*MATERIAL FOR THE TASK*
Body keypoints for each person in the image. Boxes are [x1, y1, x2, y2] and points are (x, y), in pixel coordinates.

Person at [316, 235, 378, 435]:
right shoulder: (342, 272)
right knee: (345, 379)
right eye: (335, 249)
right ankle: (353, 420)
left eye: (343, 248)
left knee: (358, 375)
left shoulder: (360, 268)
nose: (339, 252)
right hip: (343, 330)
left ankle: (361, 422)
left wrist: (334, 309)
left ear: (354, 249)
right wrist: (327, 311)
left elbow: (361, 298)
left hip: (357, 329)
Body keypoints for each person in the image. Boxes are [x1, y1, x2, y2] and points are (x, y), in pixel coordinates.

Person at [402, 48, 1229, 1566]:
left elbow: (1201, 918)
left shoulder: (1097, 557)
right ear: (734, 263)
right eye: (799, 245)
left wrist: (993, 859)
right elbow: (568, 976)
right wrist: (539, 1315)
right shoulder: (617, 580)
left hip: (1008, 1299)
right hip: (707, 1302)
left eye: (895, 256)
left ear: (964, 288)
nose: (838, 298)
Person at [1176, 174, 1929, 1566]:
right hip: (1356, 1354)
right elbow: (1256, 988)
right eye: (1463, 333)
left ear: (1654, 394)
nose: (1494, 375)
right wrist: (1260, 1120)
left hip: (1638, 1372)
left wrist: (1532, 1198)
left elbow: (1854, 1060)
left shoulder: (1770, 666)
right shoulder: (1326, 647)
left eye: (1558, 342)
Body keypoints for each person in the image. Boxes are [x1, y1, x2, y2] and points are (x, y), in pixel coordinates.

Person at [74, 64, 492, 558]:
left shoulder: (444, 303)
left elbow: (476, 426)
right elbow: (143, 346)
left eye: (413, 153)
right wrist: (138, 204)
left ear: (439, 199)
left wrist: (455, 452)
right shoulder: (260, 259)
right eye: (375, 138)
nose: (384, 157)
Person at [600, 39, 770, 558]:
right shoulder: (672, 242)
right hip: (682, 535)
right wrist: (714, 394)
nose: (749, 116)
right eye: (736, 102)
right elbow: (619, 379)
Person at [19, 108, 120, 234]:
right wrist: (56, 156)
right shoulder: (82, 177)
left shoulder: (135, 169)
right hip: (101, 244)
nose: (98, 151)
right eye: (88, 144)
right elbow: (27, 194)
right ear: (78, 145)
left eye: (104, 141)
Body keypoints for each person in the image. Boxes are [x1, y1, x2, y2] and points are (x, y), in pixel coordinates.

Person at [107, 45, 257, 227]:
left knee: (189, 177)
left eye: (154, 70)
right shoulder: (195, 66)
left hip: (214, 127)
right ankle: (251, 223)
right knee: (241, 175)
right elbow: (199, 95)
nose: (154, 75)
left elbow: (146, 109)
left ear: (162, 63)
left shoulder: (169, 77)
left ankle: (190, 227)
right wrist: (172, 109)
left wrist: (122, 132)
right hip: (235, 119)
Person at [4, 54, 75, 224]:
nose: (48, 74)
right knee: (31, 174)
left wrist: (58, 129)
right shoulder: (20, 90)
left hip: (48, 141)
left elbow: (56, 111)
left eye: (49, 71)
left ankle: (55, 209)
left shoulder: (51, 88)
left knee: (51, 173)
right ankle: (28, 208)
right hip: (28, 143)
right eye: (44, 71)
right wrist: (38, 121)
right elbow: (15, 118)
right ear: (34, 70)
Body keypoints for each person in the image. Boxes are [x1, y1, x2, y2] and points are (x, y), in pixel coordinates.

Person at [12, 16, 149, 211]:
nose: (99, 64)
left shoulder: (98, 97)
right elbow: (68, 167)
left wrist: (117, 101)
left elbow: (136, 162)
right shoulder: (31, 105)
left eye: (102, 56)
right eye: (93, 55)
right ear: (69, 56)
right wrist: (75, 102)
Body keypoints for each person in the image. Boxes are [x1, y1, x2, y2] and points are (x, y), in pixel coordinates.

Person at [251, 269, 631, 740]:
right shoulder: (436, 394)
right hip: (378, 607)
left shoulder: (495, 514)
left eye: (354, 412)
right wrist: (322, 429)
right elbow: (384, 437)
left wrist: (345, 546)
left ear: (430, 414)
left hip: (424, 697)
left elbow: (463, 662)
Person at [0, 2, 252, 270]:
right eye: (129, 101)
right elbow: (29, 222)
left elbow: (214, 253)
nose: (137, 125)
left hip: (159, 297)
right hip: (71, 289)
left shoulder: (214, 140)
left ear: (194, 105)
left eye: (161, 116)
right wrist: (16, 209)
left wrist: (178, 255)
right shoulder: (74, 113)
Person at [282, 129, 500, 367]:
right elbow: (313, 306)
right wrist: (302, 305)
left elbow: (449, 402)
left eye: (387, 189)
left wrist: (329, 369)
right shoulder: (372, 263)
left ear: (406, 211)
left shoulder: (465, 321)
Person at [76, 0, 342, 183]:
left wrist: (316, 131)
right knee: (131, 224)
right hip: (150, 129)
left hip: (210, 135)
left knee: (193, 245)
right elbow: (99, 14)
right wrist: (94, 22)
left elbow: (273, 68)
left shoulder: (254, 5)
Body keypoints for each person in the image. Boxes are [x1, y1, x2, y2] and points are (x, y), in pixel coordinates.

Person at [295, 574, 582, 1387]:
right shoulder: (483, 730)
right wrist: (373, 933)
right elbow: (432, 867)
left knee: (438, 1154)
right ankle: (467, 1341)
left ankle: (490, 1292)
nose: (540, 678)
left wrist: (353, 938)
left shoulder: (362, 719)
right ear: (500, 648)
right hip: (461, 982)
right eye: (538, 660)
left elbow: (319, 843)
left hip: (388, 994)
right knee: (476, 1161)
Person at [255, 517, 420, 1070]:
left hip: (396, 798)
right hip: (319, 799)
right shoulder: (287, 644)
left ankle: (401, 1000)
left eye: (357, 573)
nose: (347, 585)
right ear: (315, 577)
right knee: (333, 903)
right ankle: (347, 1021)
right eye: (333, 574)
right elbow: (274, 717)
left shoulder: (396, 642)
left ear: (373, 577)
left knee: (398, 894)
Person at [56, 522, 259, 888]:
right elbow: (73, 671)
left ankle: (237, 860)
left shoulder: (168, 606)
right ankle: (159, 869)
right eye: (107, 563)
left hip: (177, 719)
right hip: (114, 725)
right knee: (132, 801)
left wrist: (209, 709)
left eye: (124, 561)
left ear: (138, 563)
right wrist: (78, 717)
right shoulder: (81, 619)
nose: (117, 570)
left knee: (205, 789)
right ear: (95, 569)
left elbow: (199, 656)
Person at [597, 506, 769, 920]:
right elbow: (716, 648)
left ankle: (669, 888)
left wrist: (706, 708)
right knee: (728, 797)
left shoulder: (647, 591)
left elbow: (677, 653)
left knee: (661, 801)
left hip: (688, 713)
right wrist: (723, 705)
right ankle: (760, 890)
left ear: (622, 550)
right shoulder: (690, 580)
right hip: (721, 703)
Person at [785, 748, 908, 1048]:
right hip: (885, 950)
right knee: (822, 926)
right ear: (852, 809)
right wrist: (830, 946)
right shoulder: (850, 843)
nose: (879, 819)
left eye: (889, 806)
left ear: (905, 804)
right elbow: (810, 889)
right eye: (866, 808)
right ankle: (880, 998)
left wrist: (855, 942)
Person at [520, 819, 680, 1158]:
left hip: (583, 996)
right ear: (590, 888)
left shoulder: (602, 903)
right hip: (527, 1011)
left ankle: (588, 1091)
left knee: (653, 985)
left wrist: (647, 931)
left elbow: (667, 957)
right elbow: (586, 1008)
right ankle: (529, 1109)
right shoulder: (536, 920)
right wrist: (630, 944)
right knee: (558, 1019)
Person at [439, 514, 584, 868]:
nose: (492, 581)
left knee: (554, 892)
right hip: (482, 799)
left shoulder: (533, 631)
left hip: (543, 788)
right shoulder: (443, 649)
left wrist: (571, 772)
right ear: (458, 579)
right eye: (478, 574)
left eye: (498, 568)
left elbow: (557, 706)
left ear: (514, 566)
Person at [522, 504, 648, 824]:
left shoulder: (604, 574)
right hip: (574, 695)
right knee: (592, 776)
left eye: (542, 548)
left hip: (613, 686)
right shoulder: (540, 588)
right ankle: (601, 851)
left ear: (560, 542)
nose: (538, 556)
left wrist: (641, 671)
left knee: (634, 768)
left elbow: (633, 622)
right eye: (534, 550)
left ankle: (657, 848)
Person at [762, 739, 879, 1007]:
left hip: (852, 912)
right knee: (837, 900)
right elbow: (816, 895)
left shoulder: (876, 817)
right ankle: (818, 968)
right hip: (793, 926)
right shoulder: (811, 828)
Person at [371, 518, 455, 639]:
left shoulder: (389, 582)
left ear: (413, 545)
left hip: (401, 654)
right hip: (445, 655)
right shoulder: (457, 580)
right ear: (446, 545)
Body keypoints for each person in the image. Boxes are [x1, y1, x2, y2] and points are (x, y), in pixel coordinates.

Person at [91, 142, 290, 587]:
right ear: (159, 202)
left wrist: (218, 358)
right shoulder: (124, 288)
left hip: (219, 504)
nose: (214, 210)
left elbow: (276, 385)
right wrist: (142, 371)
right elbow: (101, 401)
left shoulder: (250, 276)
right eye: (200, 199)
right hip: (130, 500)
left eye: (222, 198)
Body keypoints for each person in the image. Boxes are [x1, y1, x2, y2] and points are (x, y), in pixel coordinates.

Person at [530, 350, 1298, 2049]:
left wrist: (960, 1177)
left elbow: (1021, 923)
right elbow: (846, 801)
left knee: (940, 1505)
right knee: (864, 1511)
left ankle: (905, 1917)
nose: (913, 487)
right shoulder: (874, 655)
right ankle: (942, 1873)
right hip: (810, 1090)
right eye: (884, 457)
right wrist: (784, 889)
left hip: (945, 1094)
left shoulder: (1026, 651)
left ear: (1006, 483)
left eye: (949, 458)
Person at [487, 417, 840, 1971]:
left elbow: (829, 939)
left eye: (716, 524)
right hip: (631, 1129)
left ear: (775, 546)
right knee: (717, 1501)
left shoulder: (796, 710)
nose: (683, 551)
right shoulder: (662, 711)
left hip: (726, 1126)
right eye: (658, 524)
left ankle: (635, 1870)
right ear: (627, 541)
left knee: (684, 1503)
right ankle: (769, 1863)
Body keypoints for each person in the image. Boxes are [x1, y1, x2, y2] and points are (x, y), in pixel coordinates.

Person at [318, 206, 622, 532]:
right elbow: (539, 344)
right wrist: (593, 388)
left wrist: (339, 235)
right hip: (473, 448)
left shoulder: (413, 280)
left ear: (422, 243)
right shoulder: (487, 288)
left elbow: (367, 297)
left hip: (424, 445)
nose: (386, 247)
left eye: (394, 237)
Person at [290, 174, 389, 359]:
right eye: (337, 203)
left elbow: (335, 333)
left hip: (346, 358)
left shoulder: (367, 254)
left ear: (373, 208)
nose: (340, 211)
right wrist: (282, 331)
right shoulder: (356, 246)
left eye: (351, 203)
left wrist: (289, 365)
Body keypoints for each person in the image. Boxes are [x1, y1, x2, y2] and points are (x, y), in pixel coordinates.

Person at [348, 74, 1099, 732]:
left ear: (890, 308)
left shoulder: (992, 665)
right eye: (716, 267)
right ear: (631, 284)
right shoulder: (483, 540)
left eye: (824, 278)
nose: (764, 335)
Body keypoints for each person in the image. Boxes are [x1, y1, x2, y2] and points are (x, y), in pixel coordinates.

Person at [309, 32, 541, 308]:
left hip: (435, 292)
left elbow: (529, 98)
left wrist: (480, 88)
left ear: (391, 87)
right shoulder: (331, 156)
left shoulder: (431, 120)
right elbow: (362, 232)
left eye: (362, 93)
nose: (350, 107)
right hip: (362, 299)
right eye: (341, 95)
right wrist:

*PROBLEM STATEMENT*
Of the lines above, retype only those from the line containing "left elbow: (199, 656)" through the line containing "nose: (214, 210)", including both, exactly.

*TASK SOLUTION*
left elbow: (199, 656)
Person at [597, 506, 769, 920]:
right elbow: (716, 648)
left ankle: (669, 888)
left wrist: (706, 708)
right knee: (728, 797)
left shoulder: (647, 591)
left elbow: (677, 653)
left knee: (661, 801)
left hip: (688, 713)
right wrist: (723, 705)
right ankle: (760, 890)
left ear: (622, 550)
right shoulder: (690, 580)
right hip: (721, 703)
Person at [785, 748, 908, 1048]:
right hip: (885, 950)
right knee: (822, 926)
right ear: (852, 809)
right wrist: (830, 946)
right shoulder: (850, 843)
nose: (879, 819)
left eye: (889, 806)
left ear: (905, 804)
right elbow: (810, 889)
right eye: (866, 808)
right ankle: (880, 998)
left wrist: (855, 942)
Person at [520, 819, 680, 1158]:
left hip: (583, 996)
right ear: (590, 888)
left shoulder: (602, 903)
right hip: (527, 1011)
left ankle: (588, 1091)
left knee: (653, 985)
left wrist: (647, 931)
left elbow: (667, 957)
right elbow: (586, 1008)
right ankle: (529, 1109)
right shoulder: (536, 920)
right wrist: (630, 944)
right knee: (558, 1019)
Person at [439, 514, 584, 868]:
nose: (492, 581)
left knee: (554, 892)
right hip: (482, 799)
left shoulder: (533, 631)
left hip: (543, 788)
right shoulder: (443, 649)
left wrist: (571, 772)
right ear: (458, 579)
right eye: (478, 574)
left eye: (498, 568)
left elbow: (557, 706)
left ear: (514, 566)
Person at [522, 504, 648, 824]:
left shoulder: (604, 574)
right hip: (574, 695)
right knee: (592, 776)
left eye: (542, 548)
left hip: (613, 686)
right shoulder: (540, 588)
right ankle: (601, 851)
left ear: (560, 542)
nose: (538, 556)
left wrist: (641, 671)
left knee: (634, 768)
left elbow: (633, 622)
right eye: (534, 550)
left ankle: (657, 848)
Person at [762, 739, 879, 1007]:
left hip: (852, 912)
right knee: (837, 900)
right elbow: (816, 895)
left shoulder: (876, 817)
right ankle: (818, 968)
right hip: (793, 926)
right shoulder: (811, 828)
Person at [371, 518, 455, 639]:
left shoulder: (389, 582)
left ear: (413, 545)
left hip: (401, 654)
right hip: (445, 655)
right shoulder: (457, 580)
right ear: (446, 545)
Body keypoints for each person in the image. Boxes are [x1, y1, x2, y2] and points are (x, y), in pixel coordinates.

Person at [91, 142, 290, 587]:
right ear: (159, 202)
left wrist: (218, 358)
right shoulder: (124, 288)
left hip: (219, 504)
nose: (214, 210)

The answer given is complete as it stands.